> _D'après les informations_
A: Recopiez le texte sur les projets hôteliers à Mayotte, depuis « Sur le papier, le » jusqu'à « dans l’océan Indien. » inclus.
B: Prolongez le texte sur les projets hôteliers à Mayotte à partir de sa dernière phrase.

> _Extrait présenté_
□ □ □ □ □ □ □
Mayotte affiche une ambition hôtelière inédite : environ 500 chambres seraient actuellement “en projet”, selon l’Agence d’attractivité et de développement touristique de Mayotte (AaDTM). Une dynamique présentée comme prometteuse, mais qui révèle aussi une réalité plus crue : l’île peine toujours à devenir une destination de loisir attractive et structurée, malgré un potentiel naturel évident.
D’après l’AaDTM, seule une partie de ces projets est réellement engagée : à peine un tiers aurait déjà obtenu des autorisations ou démarré concrètement. La plupart des investissements se concentrent sur Mamoudzou, ses alentours, et Petite-Terre, là où la demande est portée par une clientèle d’affaires régulière, plus “sécurisante” pour les banques et les porteurs de projets.
Sur le papier, le territoire verrait émerger deux projets majeurs de plus de 80 chambres (en Petite-Terre et à Mahabou), quelques structures intermédiaires (40 à 50 chambres), et surtout une majorité de petits établissements (10 à 20 chambres). Une offre qui répond à un besoin immédiat d’hébergement, mais qui reste insuffisante pour créer une vraie destination touristique, capable de rivaliser dans l’océan Indien.
□ □ □ □ □ □ □
> _Lignes fournies_
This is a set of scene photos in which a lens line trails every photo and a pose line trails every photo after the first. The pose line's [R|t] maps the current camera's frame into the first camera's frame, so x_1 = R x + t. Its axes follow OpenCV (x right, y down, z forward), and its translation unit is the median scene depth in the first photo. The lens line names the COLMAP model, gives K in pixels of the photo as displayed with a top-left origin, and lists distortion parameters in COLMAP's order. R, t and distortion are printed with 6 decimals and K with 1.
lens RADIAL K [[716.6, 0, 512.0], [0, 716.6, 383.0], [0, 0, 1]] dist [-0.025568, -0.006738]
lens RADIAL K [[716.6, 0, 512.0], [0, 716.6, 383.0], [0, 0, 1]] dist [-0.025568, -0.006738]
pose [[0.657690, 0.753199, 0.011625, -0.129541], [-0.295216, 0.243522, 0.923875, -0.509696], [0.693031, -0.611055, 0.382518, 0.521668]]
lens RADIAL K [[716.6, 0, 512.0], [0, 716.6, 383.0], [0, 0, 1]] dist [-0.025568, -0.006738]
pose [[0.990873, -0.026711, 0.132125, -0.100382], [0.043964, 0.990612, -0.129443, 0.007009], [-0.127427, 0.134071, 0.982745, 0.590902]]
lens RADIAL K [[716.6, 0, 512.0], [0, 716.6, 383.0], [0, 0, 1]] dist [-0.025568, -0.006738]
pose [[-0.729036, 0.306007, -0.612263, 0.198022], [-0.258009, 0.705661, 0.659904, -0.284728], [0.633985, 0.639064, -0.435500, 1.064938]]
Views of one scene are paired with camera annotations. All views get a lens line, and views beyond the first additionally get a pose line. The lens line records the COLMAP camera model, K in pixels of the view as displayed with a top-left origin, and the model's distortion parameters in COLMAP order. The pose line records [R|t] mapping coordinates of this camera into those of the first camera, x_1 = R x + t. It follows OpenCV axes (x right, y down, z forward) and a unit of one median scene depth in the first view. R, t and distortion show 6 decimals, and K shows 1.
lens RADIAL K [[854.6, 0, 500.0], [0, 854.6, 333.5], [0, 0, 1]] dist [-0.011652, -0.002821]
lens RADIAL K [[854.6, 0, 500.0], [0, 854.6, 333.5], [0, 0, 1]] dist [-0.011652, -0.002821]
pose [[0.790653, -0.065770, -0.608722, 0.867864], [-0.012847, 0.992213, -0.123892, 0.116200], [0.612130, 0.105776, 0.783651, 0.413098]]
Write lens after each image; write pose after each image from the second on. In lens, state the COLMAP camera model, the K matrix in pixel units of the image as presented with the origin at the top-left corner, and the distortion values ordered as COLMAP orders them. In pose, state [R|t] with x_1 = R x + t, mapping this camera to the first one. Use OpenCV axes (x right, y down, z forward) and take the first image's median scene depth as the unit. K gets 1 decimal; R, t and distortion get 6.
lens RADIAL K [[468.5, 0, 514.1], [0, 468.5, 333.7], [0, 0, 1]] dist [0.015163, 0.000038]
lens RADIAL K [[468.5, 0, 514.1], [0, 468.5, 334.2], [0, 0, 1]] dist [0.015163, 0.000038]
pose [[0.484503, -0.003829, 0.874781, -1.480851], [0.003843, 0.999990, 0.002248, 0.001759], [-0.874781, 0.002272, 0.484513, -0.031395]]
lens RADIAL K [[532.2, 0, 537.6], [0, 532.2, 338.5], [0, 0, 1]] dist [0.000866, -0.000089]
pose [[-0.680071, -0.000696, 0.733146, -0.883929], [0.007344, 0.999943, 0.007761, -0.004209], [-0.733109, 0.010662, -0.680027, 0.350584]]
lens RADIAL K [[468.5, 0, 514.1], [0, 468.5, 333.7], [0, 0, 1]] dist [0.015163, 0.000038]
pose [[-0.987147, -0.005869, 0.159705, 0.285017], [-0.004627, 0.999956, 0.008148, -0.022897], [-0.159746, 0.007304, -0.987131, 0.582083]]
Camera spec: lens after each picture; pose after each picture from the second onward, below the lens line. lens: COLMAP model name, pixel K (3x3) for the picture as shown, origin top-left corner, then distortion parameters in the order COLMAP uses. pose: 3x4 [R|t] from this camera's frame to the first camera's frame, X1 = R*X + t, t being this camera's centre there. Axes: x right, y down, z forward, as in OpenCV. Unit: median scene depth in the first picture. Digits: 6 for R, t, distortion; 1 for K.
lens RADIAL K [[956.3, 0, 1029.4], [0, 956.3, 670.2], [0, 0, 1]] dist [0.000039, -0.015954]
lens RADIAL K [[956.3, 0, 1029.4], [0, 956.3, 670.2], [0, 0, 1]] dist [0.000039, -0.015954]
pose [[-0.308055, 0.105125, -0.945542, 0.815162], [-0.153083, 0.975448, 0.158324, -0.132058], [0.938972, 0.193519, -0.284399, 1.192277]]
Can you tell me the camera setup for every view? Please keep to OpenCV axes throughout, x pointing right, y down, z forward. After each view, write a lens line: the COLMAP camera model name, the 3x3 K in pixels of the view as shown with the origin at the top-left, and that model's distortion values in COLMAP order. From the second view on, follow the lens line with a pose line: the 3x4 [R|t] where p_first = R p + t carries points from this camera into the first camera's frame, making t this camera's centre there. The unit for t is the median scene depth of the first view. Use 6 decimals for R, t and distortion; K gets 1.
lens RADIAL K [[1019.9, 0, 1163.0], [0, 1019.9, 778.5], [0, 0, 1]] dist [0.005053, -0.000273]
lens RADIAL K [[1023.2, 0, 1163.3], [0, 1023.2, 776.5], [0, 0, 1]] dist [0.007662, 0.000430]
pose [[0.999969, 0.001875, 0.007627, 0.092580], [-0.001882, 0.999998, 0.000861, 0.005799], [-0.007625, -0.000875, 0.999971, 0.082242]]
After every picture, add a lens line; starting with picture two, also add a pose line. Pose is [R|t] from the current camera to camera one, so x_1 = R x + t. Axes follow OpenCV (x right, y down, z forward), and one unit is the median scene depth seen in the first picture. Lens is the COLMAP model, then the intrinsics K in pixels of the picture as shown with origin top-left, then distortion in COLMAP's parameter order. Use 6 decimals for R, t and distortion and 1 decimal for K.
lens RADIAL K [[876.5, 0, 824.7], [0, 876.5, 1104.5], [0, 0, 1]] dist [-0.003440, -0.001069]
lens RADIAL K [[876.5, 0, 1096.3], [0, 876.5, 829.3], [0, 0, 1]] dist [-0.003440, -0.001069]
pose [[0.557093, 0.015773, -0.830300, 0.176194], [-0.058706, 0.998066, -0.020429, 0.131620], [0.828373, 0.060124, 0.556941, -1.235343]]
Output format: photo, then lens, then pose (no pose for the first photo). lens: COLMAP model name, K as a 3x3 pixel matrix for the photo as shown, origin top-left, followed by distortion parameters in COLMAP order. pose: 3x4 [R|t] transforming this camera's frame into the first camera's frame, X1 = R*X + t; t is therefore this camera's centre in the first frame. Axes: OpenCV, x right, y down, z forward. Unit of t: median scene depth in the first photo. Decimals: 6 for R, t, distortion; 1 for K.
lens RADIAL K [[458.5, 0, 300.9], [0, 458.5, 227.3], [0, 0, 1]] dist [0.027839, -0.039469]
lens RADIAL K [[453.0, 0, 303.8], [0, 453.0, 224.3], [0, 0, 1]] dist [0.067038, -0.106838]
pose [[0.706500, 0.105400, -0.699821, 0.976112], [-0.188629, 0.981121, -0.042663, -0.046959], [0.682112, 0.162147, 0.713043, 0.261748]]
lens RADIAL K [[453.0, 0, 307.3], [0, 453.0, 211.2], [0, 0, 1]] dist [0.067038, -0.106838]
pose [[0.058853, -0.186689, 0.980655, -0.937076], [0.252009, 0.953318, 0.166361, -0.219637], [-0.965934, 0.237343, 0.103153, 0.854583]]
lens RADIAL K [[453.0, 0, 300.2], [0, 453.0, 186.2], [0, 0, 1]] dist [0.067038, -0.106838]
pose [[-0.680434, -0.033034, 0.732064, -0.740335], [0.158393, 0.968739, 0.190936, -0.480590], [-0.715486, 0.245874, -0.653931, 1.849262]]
□ □ □ □ □ □ □
> _Réponses par tâche_
A:
Sur le papier, le territoire verrait émerger deux projets majeurs de plus de 80 chambres (en Petite-Terre et à Mahabou), quelques structures intermédiaires (40 à 50 chambres), et surtout une majorité de petits établissements (10 à 20 chambres). Une offre qui répond à un besoin immédiat d’hébergement, mais qui reste insuffisante pour créer une vraie destination touristique, capable de rivaliser dans l’océan Indien.

B:
Car le nerf de la guerre demeure le financement. La hausse du coût des matériaux et des matières premières pousse plusieurs promoteurs à revoir leurs plans, voire à repousser leurs chantiers. Le cyclone Chido a également freiné les études et les calendriers. Résultat : un seul projet serait aujourd’hui réellement en travaux, en Petite-Terre, à proximité du CHM.
Côté hôtels existants, la reprise est progressive après les dégâts causés par Chido. Tous auraient rouvert, à l’exception du Hamaha Beach à Mamoudzou, attendu dans les prochaines semaines. Mais plusieurs établissements n’ont pas encore retrouvé leur capacité normale, ce qui entretient la tension sur l’offre.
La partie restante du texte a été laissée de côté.